Problem details =
Please rewrite the text of the entries below with every "chart" replaced by "graph" and nothing else changed, leaving the pictures out.

Data provided =
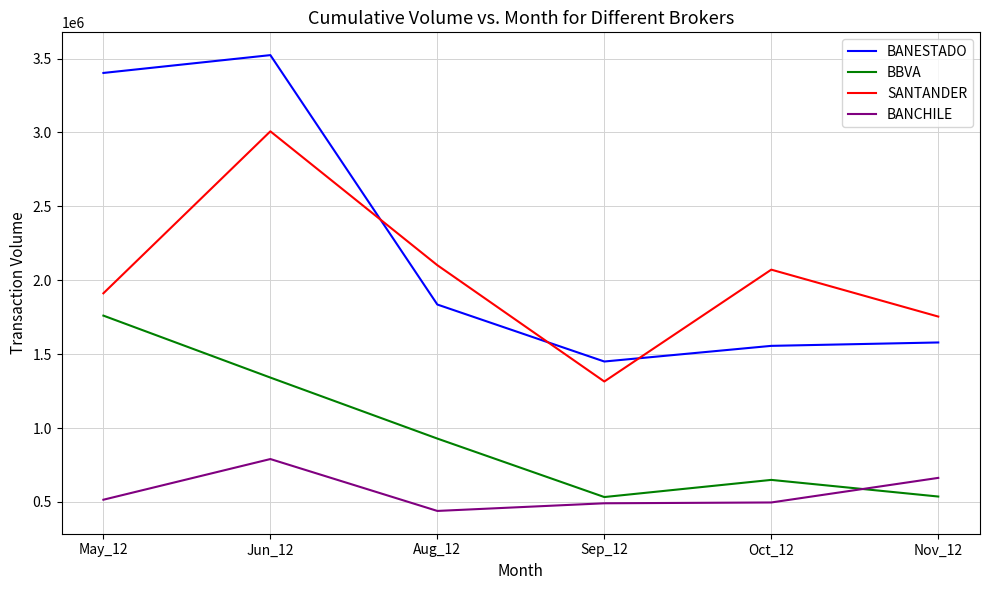

Rank the series at Oct_12 from highest to lowest value.

SANTANDER, BANESTADO, BBVA, BANCHILE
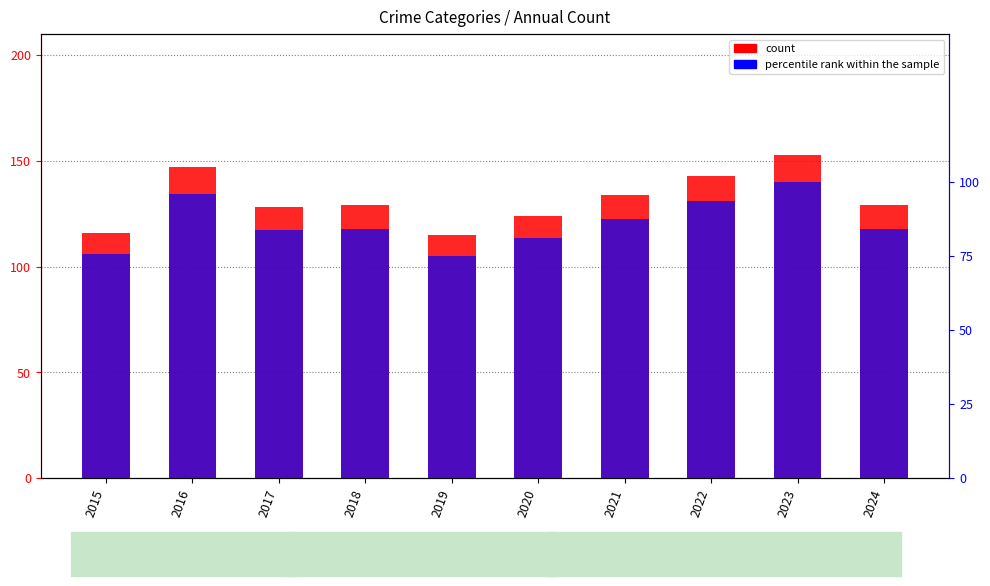

Which label corresponds to the largest value in the chart?

2023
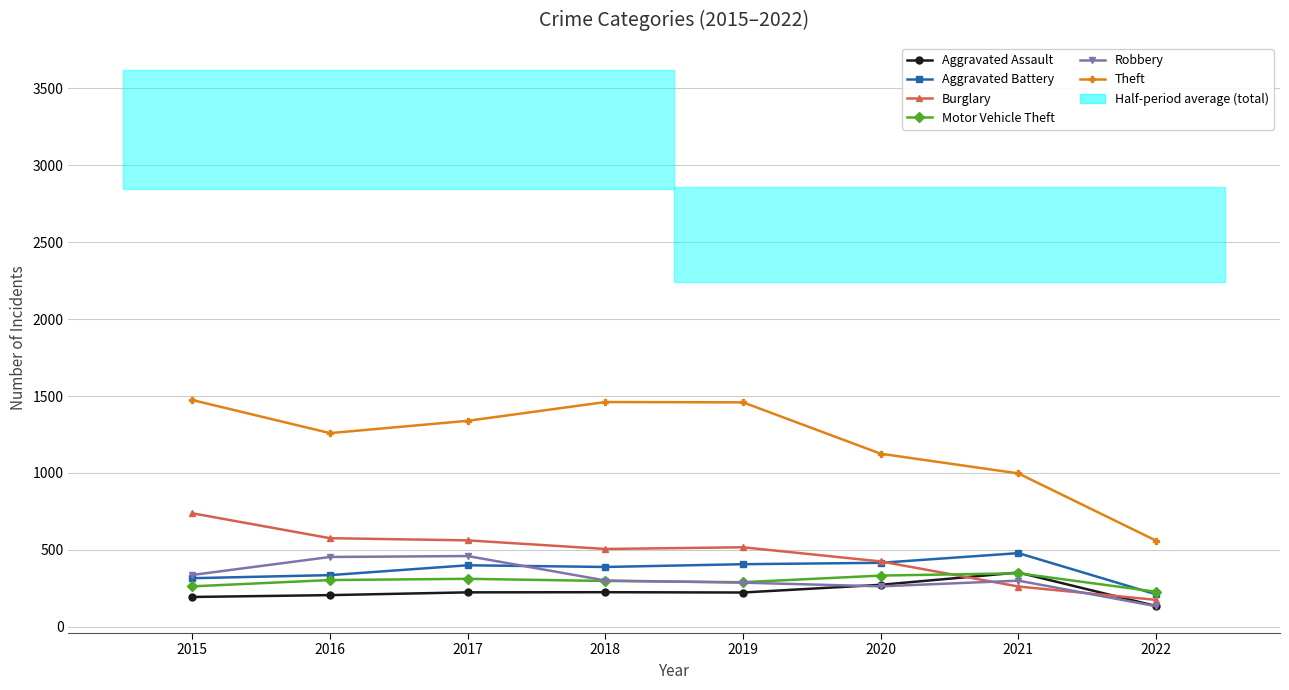

What is the spread (max minus min) of values at 2022?

426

Written response =
Rank the series at Oct_12 from highest to lowest value.

SANTANDER, BANESTADO, BBVA, BANCHILE

Which label corresponds to the largest value in the graph?

2023

What is the spread (max minus min) of values at 2022?

426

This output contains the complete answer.